→ Assignment
In the data beneath this task, how many lines contain "they"? Answer with the number only.

→ Data for review
-----

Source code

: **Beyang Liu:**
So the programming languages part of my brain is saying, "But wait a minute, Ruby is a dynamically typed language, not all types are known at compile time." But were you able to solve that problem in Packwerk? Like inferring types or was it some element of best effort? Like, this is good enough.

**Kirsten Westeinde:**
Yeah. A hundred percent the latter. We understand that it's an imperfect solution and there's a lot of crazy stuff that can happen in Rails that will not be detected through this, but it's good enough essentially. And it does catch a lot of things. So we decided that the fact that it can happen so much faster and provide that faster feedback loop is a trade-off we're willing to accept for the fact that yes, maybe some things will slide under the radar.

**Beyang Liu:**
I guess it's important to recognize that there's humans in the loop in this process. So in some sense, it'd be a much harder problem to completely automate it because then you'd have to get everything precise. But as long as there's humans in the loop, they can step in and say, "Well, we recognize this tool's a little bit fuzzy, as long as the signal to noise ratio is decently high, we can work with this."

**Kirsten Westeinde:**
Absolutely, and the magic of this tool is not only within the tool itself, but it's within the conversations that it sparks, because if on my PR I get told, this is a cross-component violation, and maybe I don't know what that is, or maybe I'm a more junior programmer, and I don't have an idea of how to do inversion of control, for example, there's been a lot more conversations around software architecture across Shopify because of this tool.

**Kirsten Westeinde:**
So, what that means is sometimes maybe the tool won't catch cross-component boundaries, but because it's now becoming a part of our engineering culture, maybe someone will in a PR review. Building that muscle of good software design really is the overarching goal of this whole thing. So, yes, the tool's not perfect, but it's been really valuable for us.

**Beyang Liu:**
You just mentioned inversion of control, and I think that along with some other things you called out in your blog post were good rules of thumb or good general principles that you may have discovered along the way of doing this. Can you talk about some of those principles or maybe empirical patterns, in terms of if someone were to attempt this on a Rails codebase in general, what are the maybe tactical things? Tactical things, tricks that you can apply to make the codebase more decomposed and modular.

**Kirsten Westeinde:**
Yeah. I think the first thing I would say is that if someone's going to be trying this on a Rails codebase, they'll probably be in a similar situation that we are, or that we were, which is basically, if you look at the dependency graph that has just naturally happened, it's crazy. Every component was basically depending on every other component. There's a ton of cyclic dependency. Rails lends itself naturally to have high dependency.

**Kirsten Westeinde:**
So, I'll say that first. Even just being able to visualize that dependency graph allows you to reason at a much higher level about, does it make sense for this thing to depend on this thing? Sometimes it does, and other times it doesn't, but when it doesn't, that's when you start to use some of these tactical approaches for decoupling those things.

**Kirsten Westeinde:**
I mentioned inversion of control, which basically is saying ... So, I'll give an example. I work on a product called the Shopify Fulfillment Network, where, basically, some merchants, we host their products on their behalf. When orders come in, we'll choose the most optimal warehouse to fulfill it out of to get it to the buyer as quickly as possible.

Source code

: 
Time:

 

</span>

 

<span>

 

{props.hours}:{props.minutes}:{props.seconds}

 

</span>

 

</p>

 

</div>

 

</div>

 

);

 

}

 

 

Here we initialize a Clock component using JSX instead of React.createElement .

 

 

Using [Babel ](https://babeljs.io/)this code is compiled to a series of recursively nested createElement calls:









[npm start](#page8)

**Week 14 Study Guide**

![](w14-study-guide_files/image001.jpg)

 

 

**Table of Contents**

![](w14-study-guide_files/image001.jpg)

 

-----

→ Written solution
2